For the past week, I've been working elementary school children, the majority of whom have various degrees of high-functioning autism. Today was an especially difficult day, with rages set off every few minutes. Almost to a child they had a breakdown of some sort or another.

"It's a full moon," one of the assistants said.

There was a time I would have been skeptical of such a claim. However, with a week of experience under my built, I know how these children usually behave. I saw today that there were quantifiably more eruptions than usual.

While I'm more than a little skeptical about the effects of stars on humans, moon and wind can certainly have demonstrable effects on people. In southern Poland, there's a warm wind that blows during autumn and spring that brings with it sleeplessness (Once, during one of these periods, I couldn't sleep for four nights) and an increase in irritability with everyone from students to office workers. Could I have been seeing the effects of the moon today?

It seems so medieval. "Beware the full moon!" Our issues today are attributable to most everything but phases of the moon, but perhaps the ancients got it right.

Yet, it's not the cause. This article discusses the impact of environmental issues on autistic children.

Substandards

Yesterday evening Kinga and I watched Człowiek z Marmuru  ("Man of Marble"), something of a 70’s Polish Citizen Kane, directed by Andrzej Wajda. I decided to watch it with the subtitles on, with the thought of possibly reviewing it for Anvil and Sprocket, a friend's film review site.
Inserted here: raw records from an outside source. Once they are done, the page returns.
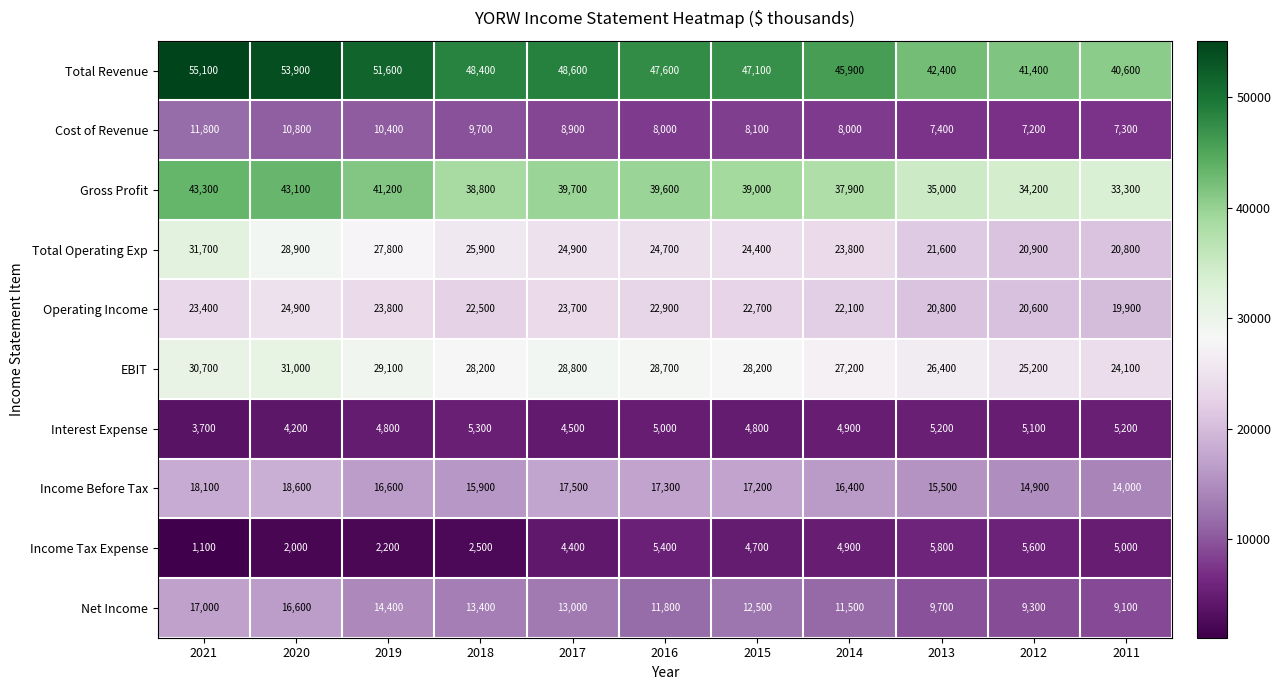

The EBIT series shows 6497 at 2013. True or false?

False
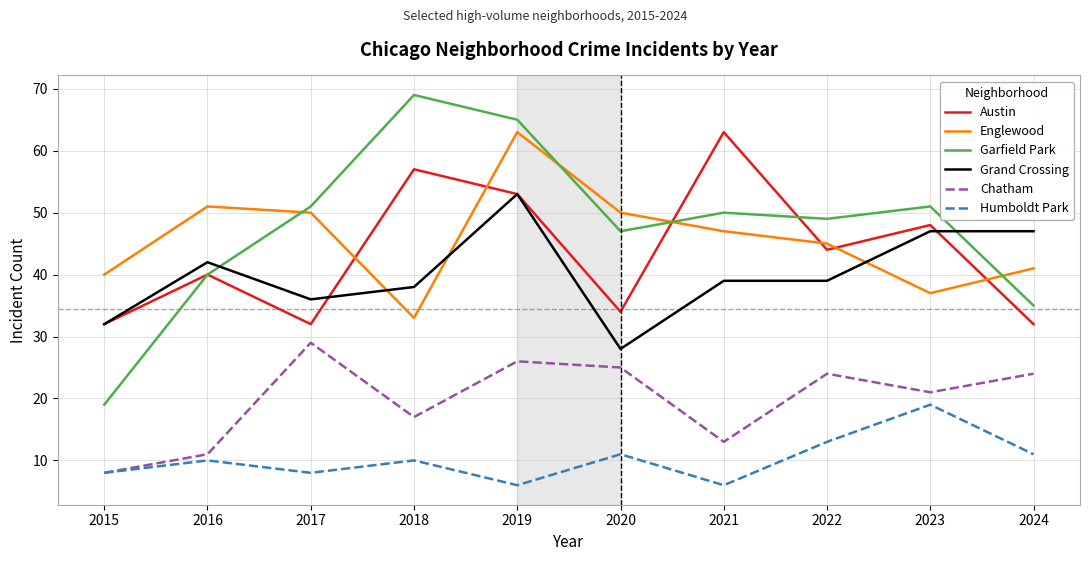

At 2018, list the series in order from smallest to largest.

Humboldt Park, Chatham, Englewood, Grand Crossing, Austin, Garfield Park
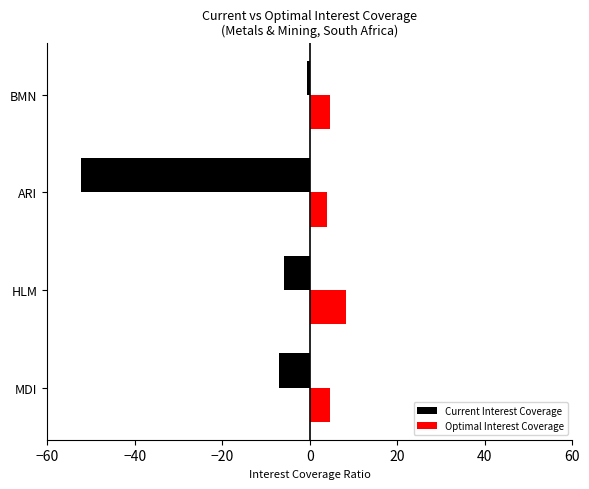

What is the value of the Current Interest Coverage bar at the 1st from the left?

-7.0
I was horrified, though, at the pathetic translation for the subtitles. I would say no more than sixty-five to seventy percent of what was said was actually translated. The subtitles were more a summary of the dialogue than the dialogue itself. So many subtleties were completely dropped as a result that some of the more interesting characters in the film were simply flat, boring characters. If I didn’t know Polish, I would have said, “Oh, it’s okay.” But it’s not just “okay.” It’s a brilliant film, which does lose a bit of momentum at the end and Krystyna Janda does over-act a bit here and there. Still, the idea is solid – a Polish Citizen Kane that tracks the rise and fall of master mason Mateusz Birkut, a humble man who becomes a symbol of Polish Communist labor through propaganda films. It is one of the most accessible films for non-Poles, for there is a lot that depends on an intimate knowledge of Polish culture. But if you don’t know the language and rely on the subtitles, it is significantly diminished.

It got me to thinking about the art of subtitles. You certainly can’t write everything the characters say, for no one could read that fast and keep up with what the visual aspect of the film – which is, after all, somewhat important in film! And yet, you have to leave enough in to round out characters, else you get a film with flat characters.

Good reading

Want to read an account of the coronation of Jan III Sobieski, King of Poland, published in London in 1676?
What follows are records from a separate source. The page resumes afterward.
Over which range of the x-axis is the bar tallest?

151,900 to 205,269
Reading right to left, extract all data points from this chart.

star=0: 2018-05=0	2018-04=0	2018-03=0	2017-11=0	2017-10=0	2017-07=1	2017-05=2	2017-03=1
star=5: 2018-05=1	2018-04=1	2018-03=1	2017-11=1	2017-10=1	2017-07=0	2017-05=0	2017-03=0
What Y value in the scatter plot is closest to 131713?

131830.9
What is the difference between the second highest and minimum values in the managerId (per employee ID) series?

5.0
I didn’t think so. Those f-y looking seventeenth-century s’s get on my nerves, too.

(From Textism)

Golden Slippers

Mars Hill Fair, 1 Oct 05

Not quite as distant as it sounds, Mars Hill is a small community about fifteen miles north of Asheville. Last weekend, Kinga and I went up for a country fair. Bluegrass music, quilting stalls, homemade cheese -- the whole deal.
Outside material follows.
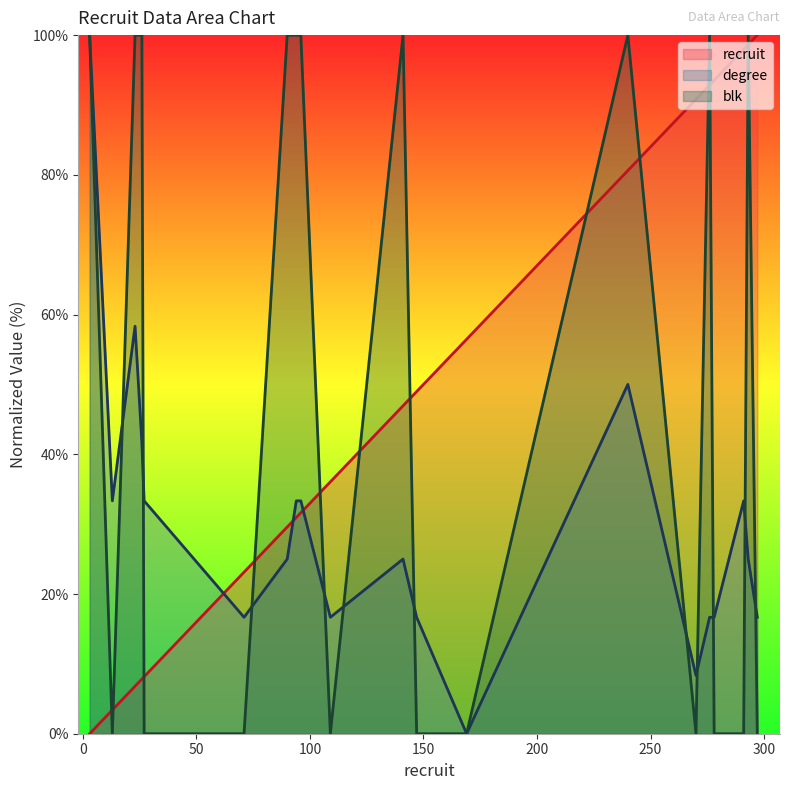

What is the average value of the blk series?

50.0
We bought some great goat cheese, and of course, there was a bit of live music everywhere.

That's one of the greatest things about bluegrass: it's community music. The more, the merrier. In that sense, it's very similar to Polish Goralski (Highlander) music. Songs that everyone knows, half the people wandering around have instruments themselves -- it always becomes a big sing-along.

More than that, though, bluegrass and Goralski both run the cliche gamut as far as talent goes. In a group of players, there'll be one or two who just astound, and one or two who clearly have just begun playing.

Another critical similarity: both sound much better live, and too much recorded music of either can be tiresome.

Good morning

I’m shocked at how many times I’ve said “Good morning” to students coming into class where I’m subbing, and been ignored.

Completely ignored.

What happened to politeness? What happened to basic social skills?